В самые тяжелые дни ее болезни Кравцова страшило, что мать, привыкшая всю жизнь без устали тратиться на него, на его здоровье, силу, мужество, на его судьбу, успех в занятиях, на устройство семьи, не оставила для себя никаких запасов. Мать казалась ему безоружной перед собственной слабостью, перед угрозой конца. Но она с редким самообладанием перенесла и самое открытие в ней болезни, и все противоречивые советы врачей, почти ни в чем не совпадавшие друг с другом, и операцию, и те мучительные, поистине инквизиторские минуты на операционном столе, когда делали анализ вырезанной опухоли, дабы определить, надо ли резать дальше и глубже или можно зашивать, и внезапное — после двухнедельной радости — известие, что посев дал положительный результат (в медицине все положительное плохо) и нужна новая, обширная операция под общим наркозом, и последний поворот событий, определивший, что данные посева прочтены неправильно и операция заменяется курсом облучения.
Впрочем, его удивляло и делало счастливым не мужество матери, она и всю-то свою жизнь прожила стиснув зубы, без жалобы и стона, как бы тяжело ни приходилось, а наличие в ней каких-то скрытых сил. Несомненно, она помогала и усилиям врачей, и относительной реальности хирургического вмешательства. В медицине многое делается по наитию, наугад или на зыбкой основе анализов, которые разные врачи читают по-разному, равно как и кардиограммы и рентгеновские снимки.
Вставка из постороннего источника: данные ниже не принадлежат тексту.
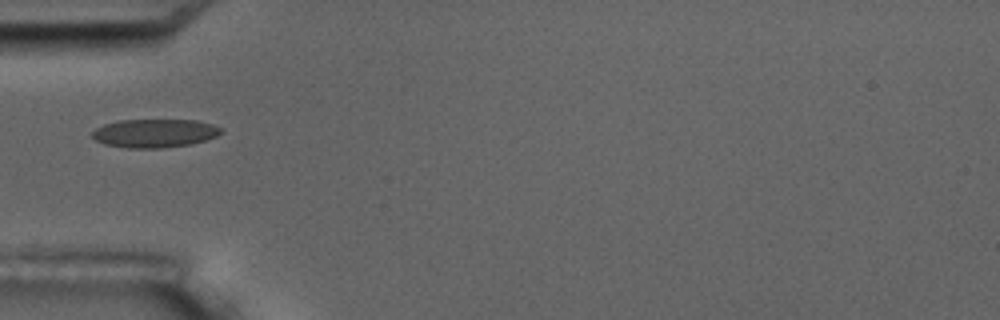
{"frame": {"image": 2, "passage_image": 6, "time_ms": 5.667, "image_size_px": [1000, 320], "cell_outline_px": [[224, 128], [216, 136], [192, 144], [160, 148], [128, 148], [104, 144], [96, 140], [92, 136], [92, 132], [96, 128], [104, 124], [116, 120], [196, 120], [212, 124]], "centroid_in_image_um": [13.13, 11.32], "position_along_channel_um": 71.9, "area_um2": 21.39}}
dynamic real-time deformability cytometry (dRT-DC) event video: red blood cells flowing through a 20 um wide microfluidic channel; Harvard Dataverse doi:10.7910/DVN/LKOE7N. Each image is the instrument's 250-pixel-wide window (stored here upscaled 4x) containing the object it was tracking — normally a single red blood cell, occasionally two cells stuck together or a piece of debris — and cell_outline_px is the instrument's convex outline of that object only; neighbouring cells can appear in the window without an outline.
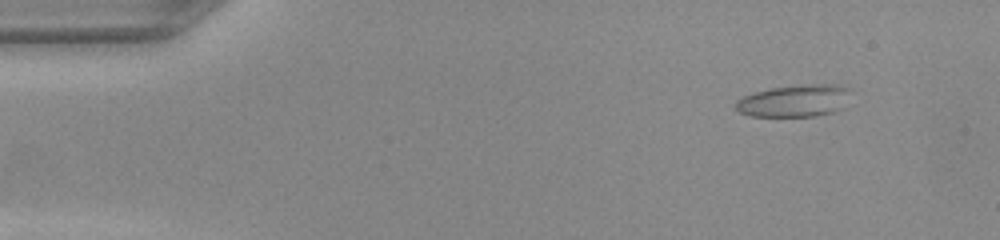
{"species": "common noctule bat (a hibernating species)", "species_latin": "Nyctalus noctula", "temperature_condition": "warm", "stored_images_in_passage": 50, "segment_of_instrument_passage": [1, 2], "camera_frame_rate_fps": 3000, "um_per_image_px": 0.085, "animal": {"sex": "female", "body_mass_g": 22.0, "forearm_length_mm": 56.7}, "frame": {"image": 1, "passage_image": 4, "time_ms": 1.0, "image_size_px": [1000, 240], "cell_outline_px": [[848, 88], [844, 108], [836, 112], [816, 116], [752, 116], [740, 112], [736, 108], [736, 100], [744, 96], [756, 92], [772, 88], [808, 84], [836, 84]], "centroid_in_image_um": [67.54, 8.58], "position_along_channel_um": 17.5, "area_um2": 21.33}}
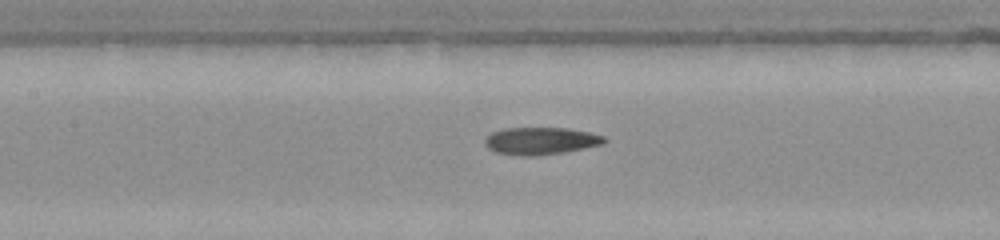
{"frame": {"image": 2, "passage_image": 22, "time_ms": 7.0, "image_size_px": [1000, 240], "cell_outline_px": [[608, 140], [604, 144], [564, 152], [536, 156], [520, 156], [496, 152], [488, 148], [484, 144], [484, 140], [492, 132], [504, 128], [568, 128], [588, 132], [604, 136]], "centroid_in_image_um": [45.97, 11.98], "position_along_channel_um": 161.4, "area_um2": 19.07}}
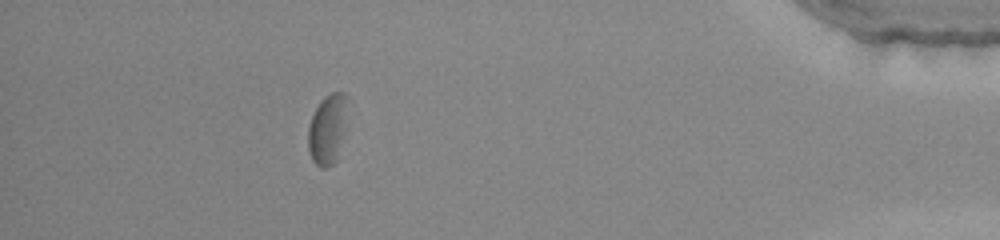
{"frame": {"image": 3, "passage_image": 44, "time_ms": 14.333, "image_size_px": [1000, 240], "cell_outline_px": [[348, 96], [336, 164], [324, 168], [320, 168], [312, 160], [308, 148], [308, 128], [312, 116], [320, 100], [324, 96], [332, 92], [344, 92]], "centroid_in_image_um": [27.8, 10.98], "position_along_channel_um": 407.4, "area_um2": 15.72}}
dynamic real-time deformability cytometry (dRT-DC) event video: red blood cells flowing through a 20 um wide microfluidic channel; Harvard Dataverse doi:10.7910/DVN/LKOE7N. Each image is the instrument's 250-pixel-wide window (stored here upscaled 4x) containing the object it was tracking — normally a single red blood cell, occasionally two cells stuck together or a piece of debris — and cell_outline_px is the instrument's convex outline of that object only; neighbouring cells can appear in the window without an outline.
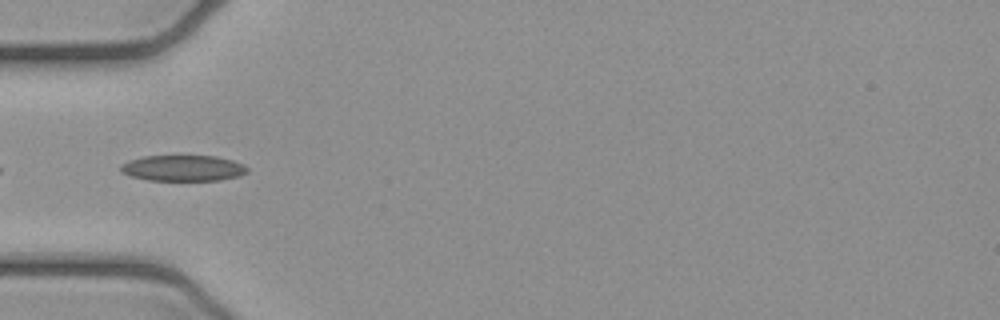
{"species": "common noctule bat (a hibernating species)", "species_latin": "Nyctalus noctula", "temperature_condition": "cold", "stored_images_in_passage": 4, "camera_frame_rate_fps": 3000, "um_per_image_px": 0.085, "animal": {"sex": "female", "body_mass_g": 21.9}, "frame": {"image": 1, "passage_image": 4, "time_ms": 1.0, "image_size_px": [1000, 320], "cell_outline_px": [[248, 172], [240, 176], [220, 180], [148, 180], [132, 176], [120, 172], [120, 164], [128, 160], [144, 156], [216, 156], [232, 160], [244, 164], [248, 168]], "centroid_in_image_um": [15.56, 14.29], "position_along_channel_um": 69.4, "area_um2": 19.19}}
Последнее — вроде абстрактных полотен, каждый видит их по-своему и находит то, что соответствует его воспринимающему аппарату и настроению. Лечит себя в значительной мере сам больной, его воля, ум, привязанность к жизни, умение сосредоточиться. Всем этим обладала мать. У нее было и еще одно: она не могла оставить на произвол судьбы своего пятидесятилетнего сына. Она знала, что ни жена, спокойно и верно любимая, ни дочь, платящая отцу за нежность чуть небрежной симпатией, ни те несколько человек, которых он уважал и называл друзьями — по отсутствию настоящих друзей, не вернувшихся с войны, — не заменят ему старухи матери. Так сложилась их жизнь, и можно было лишь гадать, счастье это или беда. До болезни матери он не считал это ни тем, ни другим. Счастье ли — воздух? Наверное, так, но ведь никому из живущих не приходит в голову умиляться: «Какое счастье, что есть воздух!» Таково условие существования. Правда, человек, вырывающийся из душного подвала, или подземелья, или из-под обломков рухнувшего, здания, вдруг постигает ни с чем не сравнимое счастье — дышать воздухом. Так и он постиг переплетенность своей сути с сутью матери как великое счастье и великую беду, когда она оказалась между жизнью и смертью.